The “kind of thing” he was talking about is known as “parallel play”, which involves playing a word alongside another word already on the board, enabling you to collect points not only for the word you’re playing but also for any new words (typically two or three letters long) you create as a result.
This technique, possibly more than any other, is what separates a decent home player from a club player. There are 124 two-letter words and 1340 three-letter words in the Collins Scrabble Dictionary. The top players know all of them.
Once you reach this level, though, no one apart from other club players wants anything to do with you. You have crossed a Scrabble rubicon. Indeed, during our interview, Gandar’s colleague, one of New Zealand’s leading wordsmiths and enthusiastic Scrabbler, Toby Manhire, walked in and commented on how much he disliked playing with Gandar, primarily because of the gulf created by his knowledge of the two-letter words and concomitant ability to engage in parallel play.
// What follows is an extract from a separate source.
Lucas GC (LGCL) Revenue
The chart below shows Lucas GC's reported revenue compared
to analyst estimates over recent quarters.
“I just think it’s a different game,” Manhire says, “and the problem is if you go to a lovely holiday somewhere and you get otherwise lovely people like Alexander who you love to spend time with and have a cup of tea with and then it’s like, ‘Oh, let’s have a lovely game of Scrabble’, and then he goes, ‘Zhhn zhhn flicky flick ding ding ding’ and he’s got a thousand points.”
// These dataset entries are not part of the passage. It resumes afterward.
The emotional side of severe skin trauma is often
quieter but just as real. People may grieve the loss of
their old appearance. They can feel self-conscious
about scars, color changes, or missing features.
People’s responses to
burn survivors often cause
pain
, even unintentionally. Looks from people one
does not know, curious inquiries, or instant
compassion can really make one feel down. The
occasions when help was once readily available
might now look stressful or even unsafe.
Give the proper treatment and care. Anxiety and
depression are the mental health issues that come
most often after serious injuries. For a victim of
Gandar wants Scrabble to be bigger, to have a profile something like chess, its big-time rival in the battle for mind share in the world of what he calls brain sports.
The game isn’t currently doing a great job of attracting new talent, as Gandar’s own journey demonstrates. Although he had long been playing Scrabble at a level good enough to destroy his family and alienate his friends, it had never occurred to him to join a club until he stumbled on Cathy Casey playing a game with his boss at work late one night and she invited him along.
“If the Scrabble world had reached me earlier,” he says, “I could have been playing for six, seven, eight years, as opposed to just one and a half.”
He hopes his documentary encourages more people into the game and that it helps show the game in a light it might not have always enjoyed. In this country, he says, there’s always been a “whiff of the quirky” about Scrabble, but that’s not necessarily the case in other countries, particularly in Southeast Asia and Africa where what he calls “brain athletes” are taken seriously and are highly regarded.
“I was definitely trying to achieve a sense of that credibility, of having it being like a serious pursuit for these people and sort of trying to work beneath or under that stereotype of it being quirky or weird.”
In Every Word Counts, a good number of games in progress at the national championships are shown and the moments that make it to screen frequently involve the same event: the playing of a particularly notable word for a high score, typically a “bingo” (where a player uses all her letters, earning a 50-point bonus). What’s most notable about this event is that, no matter how high the stakes or how game-changing the play, the other player almost always congratulates their opponent for it. Maybe some competitive Scrabblers have a whiff of the quirky, but in this movie at least, they just seem nice.
The desire of all competitors to win is obvious, but what’s much more striking is the sense of camaraderie. These are people who want to connect with others who share their passion. That’s what Gandar has found on his own Scrabble journey, and that’s what his movie is ultimately about.
“There’s no judgment at all,” he says. “The game is the game. If you love the game, that’s all that matters.”